The Supreme Court on Friday said a person has the "right to die with dignity" and can make an advance "living will" authorising the withdrawal of life support system if in medical view he or she has reached an irreversible stage of terminal illness.
In the historic decision, the top court said right to lead a healthy life also includes "leaving the world in a peaceful and dignified manner" and an adult "has right to refuse medical treatment including withdrawal from life saving devices".
While allowing adults "who are of a sound and healthy state of mind" to make the advance directive or living will, a five-judge Constitution Bench, headed by Chief Justice Dipak Misra, however, attached strict conditions and framed guidelines to be followed for executing these.
A living will is a written document by way of which a patient can give instructions that his or her life should not be prolonged with an artificial support system when he or she has reached a irreversible stage of terminal illness.
The bench, also including judges A.K. Sikri, A.M. Khanwilkar, D.Y. Chandrachud and Ashok Bhushan, laid down guidelines on who would execute the will and how the nod for passive euthanasia would be granted by the medical board.
"To deprive an individual of dignity towards the end of life is to deprive the individual of a meaningful existence," said Justice Chandrachud.
He said the reason which has impelled the court to recognise passive euthanasia and advance directives is that both bear a close association to the human urge to "live with dignity".
"The right to a dignified existence, the liberty to make decisions and choices and the autonomy of the individual are central to the quest to live a meaningful life. Liberty, dignity and autonomy are essential to the pursuit of happiness and to find meaning in human existence."
The court said the life support can be removed only after the statutory medical board declares the patient to be incurable.
The bench said its guidelines and directives should remain in force till Parliament makes legislation on this issue.
The bench clearly specified that for executing the living will, the person has to be in a position to communicate, relate and comprehend the purpose and consequences of executing the document.
It "must be voluntarily executed" and "without any coercion or inducement or compulsion and after having full knowledge or information".
The living will shall be "clearly stating as to when medical treatment may be withdrawn" or no specific medical treatment shall be given which will only have the effect of delaying the process of death that may otherwise cause him or her pain, anguish and suffering and further put him or her in a state of indignity, said the bench.
The bench said it should also mention that the "executor may revoke the instructions or authority at any time".
The living will should be signed by the executor in the presence of two attesting witnesses, preferably independent, and countersigned by the jurisdictional Judicial Magistrate of First Class (JMFC) so designated by the concerned District Judge.
The witnesses and the jurisdictional JMFC shall record their satisfaction that the document has been executed voluntarily and without any coercion or inducement or compulsion and with full understanding of all the relevant information and consequences.
On when and by whom can the living will be given effect to, the bench, in its 538-page judgement, said in such a case the treating physician, when made aware about the advance directive, shall ascertain the genuineness and authenticity thereof from the jurisdictional JMFC before acting upon it.
"The physician or hospital shall then constitute a medical board consisting of the head of the treating department and at least three experts... who shall visit the patient in the presence of his or her guardian or close relative" and then take a call, the verdict read.
"This decision shall be regarded as a preliminary opinion,"
The bench said if permission to withdraw treatment is refused by the medical board, it would be open to the executor or his family members or even the treating doctor or the hospital staff to approach the high court.
The apex court also laid down similar guidelines for the cases where there is no advance directive.
Chief Justice Misra said a competent person who has come of age "has the right to refuse specific treatment or all treatment or opt for an alternative treatment, even if such decision entails a risk of death".
Quoting the philosophy of Swamy Vivekananda on life and death, Justice Misra said Vivekananda expects one to understand that life is the lamp that is constantly burning out and suggests that if one wants to have life, one has to die every moment for it.
The judges pronounced four separate but concurring judgements.

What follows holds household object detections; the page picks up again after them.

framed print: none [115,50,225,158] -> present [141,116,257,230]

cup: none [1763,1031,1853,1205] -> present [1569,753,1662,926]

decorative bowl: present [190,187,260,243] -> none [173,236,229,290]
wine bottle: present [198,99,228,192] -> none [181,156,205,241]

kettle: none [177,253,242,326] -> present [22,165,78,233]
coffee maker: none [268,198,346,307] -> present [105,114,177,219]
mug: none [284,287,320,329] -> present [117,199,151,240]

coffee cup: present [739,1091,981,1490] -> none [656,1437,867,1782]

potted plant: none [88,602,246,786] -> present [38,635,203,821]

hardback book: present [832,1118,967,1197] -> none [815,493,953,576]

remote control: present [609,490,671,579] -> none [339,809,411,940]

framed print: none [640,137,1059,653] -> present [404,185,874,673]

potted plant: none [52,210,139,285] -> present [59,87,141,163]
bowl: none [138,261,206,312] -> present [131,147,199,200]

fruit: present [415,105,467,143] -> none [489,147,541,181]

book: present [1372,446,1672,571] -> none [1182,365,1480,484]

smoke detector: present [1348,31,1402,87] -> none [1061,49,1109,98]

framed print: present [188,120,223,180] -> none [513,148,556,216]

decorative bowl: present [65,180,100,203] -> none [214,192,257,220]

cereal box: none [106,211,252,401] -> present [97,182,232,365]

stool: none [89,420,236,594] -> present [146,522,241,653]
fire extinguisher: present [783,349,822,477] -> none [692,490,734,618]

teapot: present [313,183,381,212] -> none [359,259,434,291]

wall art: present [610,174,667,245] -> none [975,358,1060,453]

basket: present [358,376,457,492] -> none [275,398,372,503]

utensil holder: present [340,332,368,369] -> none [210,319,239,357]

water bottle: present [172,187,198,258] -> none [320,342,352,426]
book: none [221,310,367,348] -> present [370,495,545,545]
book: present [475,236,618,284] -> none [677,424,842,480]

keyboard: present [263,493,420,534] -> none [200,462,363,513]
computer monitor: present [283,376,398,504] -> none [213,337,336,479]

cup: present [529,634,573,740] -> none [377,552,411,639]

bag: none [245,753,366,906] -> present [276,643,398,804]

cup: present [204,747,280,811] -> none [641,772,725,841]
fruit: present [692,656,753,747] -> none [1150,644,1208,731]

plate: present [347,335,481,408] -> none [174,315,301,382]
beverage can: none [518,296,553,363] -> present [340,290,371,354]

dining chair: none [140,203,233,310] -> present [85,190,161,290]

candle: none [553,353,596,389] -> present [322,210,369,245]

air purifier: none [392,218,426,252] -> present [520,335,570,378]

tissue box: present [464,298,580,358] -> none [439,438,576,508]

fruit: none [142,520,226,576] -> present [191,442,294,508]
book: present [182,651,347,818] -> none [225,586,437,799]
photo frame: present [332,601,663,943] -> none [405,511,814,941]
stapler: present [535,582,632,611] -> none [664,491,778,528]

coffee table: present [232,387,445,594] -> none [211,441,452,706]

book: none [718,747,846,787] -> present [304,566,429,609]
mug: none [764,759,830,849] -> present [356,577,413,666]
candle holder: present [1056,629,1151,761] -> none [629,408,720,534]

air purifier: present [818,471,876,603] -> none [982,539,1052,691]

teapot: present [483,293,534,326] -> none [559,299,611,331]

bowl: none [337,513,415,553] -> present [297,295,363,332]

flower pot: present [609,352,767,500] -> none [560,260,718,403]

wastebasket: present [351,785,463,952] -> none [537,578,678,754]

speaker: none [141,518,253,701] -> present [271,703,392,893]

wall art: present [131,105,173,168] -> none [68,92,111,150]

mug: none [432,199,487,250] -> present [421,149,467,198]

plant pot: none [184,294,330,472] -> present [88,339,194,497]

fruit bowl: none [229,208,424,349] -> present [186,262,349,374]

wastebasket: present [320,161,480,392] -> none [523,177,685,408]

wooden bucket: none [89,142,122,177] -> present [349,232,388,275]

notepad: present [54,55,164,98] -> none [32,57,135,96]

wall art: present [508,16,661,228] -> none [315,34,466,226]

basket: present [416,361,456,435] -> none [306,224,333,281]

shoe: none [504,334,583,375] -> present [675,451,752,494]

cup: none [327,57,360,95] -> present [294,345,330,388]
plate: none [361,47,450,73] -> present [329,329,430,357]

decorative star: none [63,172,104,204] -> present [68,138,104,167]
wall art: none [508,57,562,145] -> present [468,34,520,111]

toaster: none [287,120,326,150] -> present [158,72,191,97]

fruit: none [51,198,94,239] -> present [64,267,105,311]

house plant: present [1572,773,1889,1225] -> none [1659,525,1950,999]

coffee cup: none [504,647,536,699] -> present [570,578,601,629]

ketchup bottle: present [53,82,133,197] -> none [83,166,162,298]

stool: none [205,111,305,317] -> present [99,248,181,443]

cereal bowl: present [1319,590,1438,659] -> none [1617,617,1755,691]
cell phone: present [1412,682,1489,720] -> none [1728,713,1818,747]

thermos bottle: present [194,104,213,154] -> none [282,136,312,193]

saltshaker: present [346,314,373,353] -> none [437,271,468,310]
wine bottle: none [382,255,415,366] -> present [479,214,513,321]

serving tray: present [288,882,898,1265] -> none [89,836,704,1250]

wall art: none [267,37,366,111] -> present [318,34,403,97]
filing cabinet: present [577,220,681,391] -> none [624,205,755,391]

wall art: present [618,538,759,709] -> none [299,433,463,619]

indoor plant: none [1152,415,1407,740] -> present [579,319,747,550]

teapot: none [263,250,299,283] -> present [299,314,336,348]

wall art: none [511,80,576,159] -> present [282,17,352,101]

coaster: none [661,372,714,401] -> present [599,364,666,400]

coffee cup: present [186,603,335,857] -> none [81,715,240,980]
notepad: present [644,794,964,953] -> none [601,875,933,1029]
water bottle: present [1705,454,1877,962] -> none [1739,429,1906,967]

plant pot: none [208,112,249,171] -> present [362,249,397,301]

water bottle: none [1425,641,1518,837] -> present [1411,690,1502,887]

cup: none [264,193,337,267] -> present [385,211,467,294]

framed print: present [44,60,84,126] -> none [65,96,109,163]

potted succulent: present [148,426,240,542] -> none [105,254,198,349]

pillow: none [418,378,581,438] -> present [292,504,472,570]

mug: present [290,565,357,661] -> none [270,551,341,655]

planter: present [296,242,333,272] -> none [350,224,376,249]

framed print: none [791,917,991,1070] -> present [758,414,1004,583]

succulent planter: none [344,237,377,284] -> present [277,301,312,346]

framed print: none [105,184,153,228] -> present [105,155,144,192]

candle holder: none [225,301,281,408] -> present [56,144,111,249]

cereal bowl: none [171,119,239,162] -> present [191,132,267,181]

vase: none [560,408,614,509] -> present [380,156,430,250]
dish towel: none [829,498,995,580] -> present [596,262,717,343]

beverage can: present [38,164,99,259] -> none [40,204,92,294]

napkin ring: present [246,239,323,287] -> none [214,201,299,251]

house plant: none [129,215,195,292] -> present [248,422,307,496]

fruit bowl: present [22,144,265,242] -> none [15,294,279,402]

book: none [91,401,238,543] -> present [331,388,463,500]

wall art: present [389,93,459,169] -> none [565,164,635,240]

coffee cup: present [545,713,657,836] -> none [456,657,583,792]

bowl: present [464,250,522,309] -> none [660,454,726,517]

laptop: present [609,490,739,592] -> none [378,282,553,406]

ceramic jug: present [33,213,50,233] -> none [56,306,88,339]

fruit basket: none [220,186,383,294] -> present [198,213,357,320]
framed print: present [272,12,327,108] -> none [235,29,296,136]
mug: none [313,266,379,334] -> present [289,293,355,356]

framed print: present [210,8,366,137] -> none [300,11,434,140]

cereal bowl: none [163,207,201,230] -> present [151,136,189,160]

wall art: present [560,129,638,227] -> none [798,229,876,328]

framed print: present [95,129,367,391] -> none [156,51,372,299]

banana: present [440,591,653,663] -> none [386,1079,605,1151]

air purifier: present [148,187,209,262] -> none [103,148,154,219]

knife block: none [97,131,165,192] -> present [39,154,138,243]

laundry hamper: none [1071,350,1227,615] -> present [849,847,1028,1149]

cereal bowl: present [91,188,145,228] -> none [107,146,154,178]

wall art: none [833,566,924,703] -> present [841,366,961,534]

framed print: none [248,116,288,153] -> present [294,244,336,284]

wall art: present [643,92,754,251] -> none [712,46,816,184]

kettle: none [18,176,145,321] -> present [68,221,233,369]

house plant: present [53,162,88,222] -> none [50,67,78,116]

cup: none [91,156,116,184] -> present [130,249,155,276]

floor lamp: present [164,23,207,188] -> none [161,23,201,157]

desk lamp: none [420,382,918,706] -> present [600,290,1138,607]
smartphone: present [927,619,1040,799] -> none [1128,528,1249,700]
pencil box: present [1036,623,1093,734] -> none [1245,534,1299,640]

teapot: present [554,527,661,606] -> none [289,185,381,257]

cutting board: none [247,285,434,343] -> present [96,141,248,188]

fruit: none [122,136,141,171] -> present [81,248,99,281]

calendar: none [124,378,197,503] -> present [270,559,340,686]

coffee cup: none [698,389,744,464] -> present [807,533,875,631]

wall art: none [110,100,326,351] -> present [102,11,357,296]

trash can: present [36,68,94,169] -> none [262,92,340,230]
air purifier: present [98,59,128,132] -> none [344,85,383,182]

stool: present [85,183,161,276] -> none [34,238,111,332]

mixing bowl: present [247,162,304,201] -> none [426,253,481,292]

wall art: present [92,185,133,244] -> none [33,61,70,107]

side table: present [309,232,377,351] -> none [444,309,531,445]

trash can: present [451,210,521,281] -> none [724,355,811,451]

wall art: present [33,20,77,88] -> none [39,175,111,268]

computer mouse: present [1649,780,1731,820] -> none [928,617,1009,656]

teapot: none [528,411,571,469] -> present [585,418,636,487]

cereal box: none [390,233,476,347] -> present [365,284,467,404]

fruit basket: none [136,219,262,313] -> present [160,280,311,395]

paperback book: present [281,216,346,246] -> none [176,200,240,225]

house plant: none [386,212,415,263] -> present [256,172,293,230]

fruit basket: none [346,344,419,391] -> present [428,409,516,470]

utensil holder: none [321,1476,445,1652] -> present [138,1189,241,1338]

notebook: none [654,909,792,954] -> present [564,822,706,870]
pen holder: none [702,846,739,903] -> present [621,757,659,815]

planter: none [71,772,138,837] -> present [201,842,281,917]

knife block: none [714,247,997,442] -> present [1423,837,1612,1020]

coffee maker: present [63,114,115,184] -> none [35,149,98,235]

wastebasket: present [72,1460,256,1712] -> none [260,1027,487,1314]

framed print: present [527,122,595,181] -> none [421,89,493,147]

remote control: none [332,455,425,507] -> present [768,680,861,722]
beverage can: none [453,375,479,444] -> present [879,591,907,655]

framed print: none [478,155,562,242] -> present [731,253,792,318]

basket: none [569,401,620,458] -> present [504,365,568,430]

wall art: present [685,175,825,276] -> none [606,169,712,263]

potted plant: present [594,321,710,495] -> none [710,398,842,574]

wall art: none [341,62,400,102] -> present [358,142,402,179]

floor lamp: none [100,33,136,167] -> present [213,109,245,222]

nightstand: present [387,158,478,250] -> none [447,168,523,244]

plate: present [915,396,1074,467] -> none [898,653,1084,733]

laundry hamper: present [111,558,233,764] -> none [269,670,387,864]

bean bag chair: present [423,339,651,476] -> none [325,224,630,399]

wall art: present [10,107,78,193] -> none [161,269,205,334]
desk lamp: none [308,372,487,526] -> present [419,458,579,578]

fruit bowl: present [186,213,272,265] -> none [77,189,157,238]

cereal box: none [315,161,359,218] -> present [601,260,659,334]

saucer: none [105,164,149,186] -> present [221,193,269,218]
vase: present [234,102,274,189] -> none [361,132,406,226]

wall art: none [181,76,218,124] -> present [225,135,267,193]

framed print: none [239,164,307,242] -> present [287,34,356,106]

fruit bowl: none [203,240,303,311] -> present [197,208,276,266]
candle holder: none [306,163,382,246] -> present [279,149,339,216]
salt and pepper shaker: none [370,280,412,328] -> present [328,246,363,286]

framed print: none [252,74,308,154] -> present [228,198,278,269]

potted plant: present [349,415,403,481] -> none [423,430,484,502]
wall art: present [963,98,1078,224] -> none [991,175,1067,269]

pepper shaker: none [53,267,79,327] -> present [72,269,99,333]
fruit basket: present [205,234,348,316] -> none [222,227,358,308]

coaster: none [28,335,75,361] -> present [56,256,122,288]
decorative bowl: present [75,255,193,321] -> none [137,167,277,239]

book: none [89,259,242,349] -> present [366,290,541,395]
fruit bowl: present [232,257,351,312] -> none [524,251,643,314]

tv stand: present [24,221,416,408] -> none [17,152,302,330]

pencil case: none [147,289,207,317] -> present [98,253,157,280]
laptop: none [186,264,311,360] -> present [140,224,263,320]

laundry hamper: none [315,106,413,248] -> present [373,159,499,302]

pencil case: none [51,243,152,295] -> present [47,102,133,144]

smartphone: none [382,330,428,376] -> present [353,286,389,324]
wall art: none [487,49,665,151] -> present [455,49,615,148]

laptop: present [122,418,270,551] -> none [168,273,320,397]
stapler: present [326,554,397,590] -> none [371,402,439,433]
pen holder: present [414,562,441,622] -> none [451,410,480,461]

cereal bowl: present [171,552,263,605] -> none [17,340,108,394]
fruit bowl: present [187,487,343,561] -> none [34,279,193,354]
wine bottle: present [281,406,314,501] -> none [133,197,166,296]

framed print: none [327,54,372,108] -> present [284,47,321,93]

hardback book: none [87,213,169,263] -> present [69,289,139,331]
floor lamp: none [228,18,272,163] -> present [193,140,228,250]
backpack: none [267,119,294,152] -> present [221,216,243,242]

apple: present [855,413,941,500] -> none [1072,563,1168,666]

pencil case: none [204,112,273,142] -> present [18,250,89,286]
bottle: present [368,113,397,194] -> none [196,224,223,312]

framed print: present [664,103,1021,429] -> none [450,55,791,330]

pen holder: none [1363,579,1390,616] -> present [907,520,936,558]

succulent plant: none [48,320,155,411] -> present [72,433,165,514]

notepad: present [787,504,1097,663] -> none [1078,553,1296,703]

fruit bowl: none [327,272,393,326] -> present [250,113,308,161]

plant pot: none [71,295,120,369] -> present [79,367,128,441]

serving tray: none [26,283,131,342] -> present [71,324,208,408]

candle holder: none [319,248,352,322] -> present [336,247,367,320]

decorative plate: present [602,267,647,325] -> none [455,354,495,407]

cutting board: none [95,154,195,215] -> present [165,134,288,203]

Justice Chandrachud, in a separate judgement, said: "Life and death are inseparable. Every moment of our lives, our bodies are involved in a process of continuous change... Life is not disconnected from death. To be is to die. From a philosophical perspective, there is no antithesis between life and death. Both constitute essential elements in the inexorable cycle of existence."
The court's verdict came on a plea filed in 2005 by an NGO Common Cause seeking the right to make a living will authorising the withdrawal of life support system in the event of the will-makers reaching an irreversible vegetative state.
Advocate Prashant Bhushan, appearing for the NGO, had said since a patient under coma cannot express his or her wish, law should allow him or her to put it down in writing in advance that he or she should not be tortured.
In the absence of a law authorising doctors to do so, they keep incurable patients on life support, he said.